Goal
In the designer profile, with which Denver glass studio did Warlop work to create the glass shapes?

Passage
start
Elish Warlop is a licensed architect with an MFA in furniture design. Elish Warlop Design Studio is her multi-disciplinary design firm focusing on furniture, lighting, and objects, and her work addresses notions of scale, repetition, and engagement. “I am interested in how we go from continuously streaming in this world to singularly focused,” she said. “I want my work to be something unpacked by the viewer, revealed, or discovered.” Warlop is one of Design Within Reach’s newest designers. Warlop has been featured in national design publications, New York’s ICFF, and is one of Design Within Reach’s newest designers.

 

 

The Design After Dark theme this year is “CUT.” In a literal way, I have cut and sliced glass disks in order to illuminate and reveal their unique textures, using LEDs. I see my work in relation to this theme as tool to draw people inward, to reveal and illuminate what is beneath the surface. I am interested in objects that tell their stories, objects that unveil a unique understanding at each new level.

To make the project, first the glass had to be created. I worked with the artists at Blake Street Glass in Denver to create the shapes. They were spun on the pipe and hand-shaped as they rotated. In order to create the imperfections, we used a form that created indentations in the glass, which then turned into bubbles. At my shop, I cut and soldered the metal to match each individual disk, then wired the lamps by placing the LEDs into the grooves we created.

I think my architectural background taught me a lot about research, process, and objective critique. When I find something that inspires me, I will re-construct it, take apart, and re-imagine it. I don’t believe in full ideas taking shape in your head at once; for me it is a spark that is followed by research and analysis (which is more fun than it sounds). But my work is rarely what I first imagined. It is often bettered through experimentation, a give and take, while learning about new materials and technologies.
end
Dataset entries
start
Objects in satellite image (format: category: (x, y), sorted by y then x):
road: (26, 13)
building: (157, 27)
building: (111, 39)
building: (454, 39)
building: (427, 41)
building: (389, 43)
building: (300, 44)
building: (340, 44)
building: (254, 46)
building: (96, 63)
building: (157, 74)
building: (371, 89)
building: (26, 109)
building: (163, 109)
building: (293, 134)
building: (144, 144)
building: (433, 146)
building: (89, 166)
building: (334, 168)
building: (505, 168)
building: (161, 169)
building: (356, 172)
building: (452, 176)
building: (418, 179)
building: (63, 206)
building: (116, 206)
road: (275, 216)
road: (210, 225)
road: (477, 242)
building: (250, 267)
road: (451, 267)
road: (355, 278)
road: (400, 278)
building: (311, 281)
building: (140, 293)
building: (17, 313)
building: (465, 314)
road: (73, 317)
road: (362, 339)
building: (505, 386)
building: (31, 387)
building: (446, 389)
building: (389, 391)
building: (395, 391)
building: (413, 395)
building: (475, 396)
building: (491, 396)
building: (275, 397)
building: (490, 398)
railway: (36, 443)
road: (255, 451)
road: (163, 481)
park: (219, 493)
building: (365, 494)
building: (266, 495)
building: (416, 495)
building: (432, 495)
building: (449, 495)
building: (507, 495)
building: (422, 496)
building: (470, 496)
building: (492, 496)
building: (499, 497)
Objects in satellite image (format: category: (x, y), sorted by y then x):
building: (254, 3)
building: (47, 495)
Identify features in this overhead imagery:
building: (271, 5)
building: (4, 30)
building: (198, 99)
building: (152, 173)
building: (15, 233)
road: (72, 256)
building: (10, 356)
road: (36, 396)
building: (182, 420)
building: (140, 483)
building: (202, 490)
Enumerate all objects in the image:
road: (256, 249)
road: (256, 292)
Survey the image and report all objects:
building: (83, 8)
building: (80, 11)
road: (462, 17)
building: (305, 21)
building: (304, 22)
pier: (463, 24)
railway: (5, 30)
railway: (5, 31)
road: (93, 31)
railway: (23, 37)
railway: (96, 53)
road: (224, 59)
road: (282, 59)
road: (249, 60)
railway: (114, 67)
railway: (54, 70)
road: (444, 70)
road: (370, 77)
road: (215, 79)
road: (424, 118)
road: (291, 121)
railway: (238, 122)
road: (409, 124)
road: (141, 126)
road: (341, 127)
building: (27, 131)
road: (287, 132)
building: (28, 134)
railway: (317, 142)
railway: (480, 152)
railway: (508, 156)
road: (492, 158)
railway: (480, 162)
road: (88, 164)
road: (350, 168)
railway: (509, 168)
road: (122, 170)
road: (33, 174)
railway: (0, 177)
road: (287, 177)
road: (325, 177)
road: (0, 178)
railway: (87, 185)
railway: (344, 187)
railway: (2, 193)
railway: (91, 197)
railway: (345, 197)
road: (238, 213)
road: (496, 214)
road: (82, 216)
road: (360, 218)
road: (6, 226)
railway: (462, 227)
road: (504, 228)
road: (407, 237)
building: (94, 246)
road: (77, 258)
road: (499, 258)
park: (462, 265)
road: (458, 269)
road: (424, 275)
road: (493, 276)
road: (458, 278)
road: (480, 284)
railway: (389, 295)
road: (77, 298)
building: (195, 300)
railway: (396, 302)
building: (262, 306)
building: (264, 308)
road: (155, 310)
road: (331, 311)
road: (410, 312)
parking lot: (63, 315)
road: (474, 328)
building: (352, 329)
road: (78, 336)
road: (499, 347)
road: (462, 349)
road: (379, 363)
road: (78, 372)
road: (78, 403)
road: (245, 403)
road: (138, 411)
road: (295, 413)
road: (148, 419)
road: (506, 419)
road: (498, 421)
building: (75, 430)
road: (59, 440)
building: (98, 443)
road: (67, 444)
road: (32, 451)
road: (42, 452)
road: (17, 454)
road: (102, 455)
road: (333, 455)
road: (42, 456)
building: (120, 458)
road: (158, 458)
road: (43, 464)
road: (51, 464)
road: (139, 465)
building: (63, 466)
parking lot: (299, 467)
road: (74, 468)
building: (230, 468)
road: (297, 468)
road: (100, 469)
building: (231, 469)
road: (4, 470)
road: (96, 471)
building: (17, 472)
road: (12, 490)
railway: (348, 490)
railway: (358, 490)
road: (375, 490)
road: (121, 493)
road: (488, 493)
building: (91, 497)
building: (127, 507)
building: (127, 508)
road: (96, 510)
end
Correct answer
Blake Street Glass